I can’t tell you how much stress I have been under since October when I got a letter in the mail stating that disability had decided I was no longer in need of their services and without any warning what-so-ever they booted me off insurance and benefits. Thank God I wasn’t living anywhere that needed rent, I would have been evicted!!
I filed a disagreement with their decision and asked to be kept on benefits in the meantime. They asked me to see a state shrink and I complied. I thought I had a great rapport with this woman, she seemed to really understand that my issues weren’t my mental health, they were my physical health which is spontaneous and angry. I felt good about the whole situation. And then I heard nothing. For months.
Now, I was still stressed out under the threat of being booted off the system. No news is not always good news and I knew contacting them and asking what was up could also spell my doom so I didn’t. I have been out-of-my-mind stressed out from this situation to the point I haven’t been able to focus on anything. I stopped reading, I stopped doing book reviews, I stopped writing, I didn’t even have the energy to keep up a presence on Twitter. Fucking Twitter. And then I got a phone call stating that I was still under review and this time it’d be with “fresh eyes” as someone else took over my case. And I got a second request to see a shrink, a different shrink, all while being asked to fill out form after form after form asking the same questions again and again. Well at this point I was getting hostile. One of the questions was about my migraines, “Do you know what causes them?” to which I scrawled out in hastily written chicken scratch, “Good grief, if I knew what was causing them I’d be avoiding it like the plague!” I was no less testy with shrink #2 who did a MUCH shorter exam. I was pretty out of it that day.
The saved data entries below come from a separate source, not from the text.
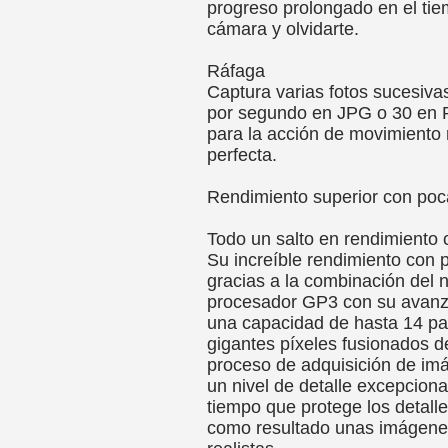
progreso prolongado en el tie
cámara y olvidarte.
Ráfaga
Captura varias fotos sucesiva
por segundo en JPG o 30 en 
para la acción de movimiento 
perfecta.
Rendimiento superior con poc
Todo un salto en rendimiento 
Su increíble rendimiento con 
gracias a la combinación del 
procesador GP3 con su avan
una capacidad de hasta 14 pa
gigantes píxeles fusionados 
proceso de adquisición de im
un nivel de detalle excepcion
tiempo que protege los detall
como resultado unas imágenes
So now I have received all my files back to help me prepare for the court appeal in a couple weeks. I read through them and I am fucking livid. Over and over and over again there are repeated requests to my normal doctors office for records and no evidence they ever sent anything at any point making it look like I was not going or doing anything for myself. In addition to that there was the reports from the shrinks and the first one, the one I liked and tried so hard to be normal and friendly towards, was a complete dick to me saying repeatedly that in her opinion I was of high intelligence and could function just fine in a work setting. She made no effort to say she meant this only in a psychological sense because my claim is and always has been for physical illness. The second shrink said much the same, that mentally speaking I was fine to work, but also made sure to mention that this only applied to my mental state, not my physical state. THANK YOU. That’s all I needed.
I don’t know if I will be kept on the system or not. What I do know is that the paperwork they sent me and people I know to write out are SUPER consistent over the years – because I’m not fucking lying! I’m on disability because my stomach pains and migraines at complete random like to lay me up in bed for days at a stretch. This is not conducive to being able to work. I don’t know what my triggers are and every doctor I have ever been to have labelled me a complete mystery so I have no real diagnosis. This doesn’t mean I pulling the claim out of my ass.
I am so fucking tired of fighting so hard for pennies. The most the average person on disability can receive a month is $721. That’s 2/3rds of a minimum wage job and we’ve already proved people cannot live on a single minimum wage job. I live with my parents because I don’t want to rely on having a romantic partner to have a roof over my head but they’re getting old and I am getting increasingly anxious about the situation. In addition to this I have zero faith I will be able to stay on the system considering this is the second time they’ve tried to dump me off it. The first time didn’t get as far as a court review but this time… this time did.
It’s not like I haven’t tried coming up with job ideas and making myself useful it’s just none of them have paid shit. Last month I made $5 on AdSense for my blogs. Last year I made $24 in book sales on the three novels I spent 15 years writing. I’ve tried to sell my photography, my art, literally everything I do and I spend every second I am “OK” trying to produce something, anything. And trust me being “above average intelligence” makes this just that much more frustrating when nothing pans out! So what am I going to do if they kick me for good? The only thing I can do to survive…. anything, until I burn out and go back to sleeping it off.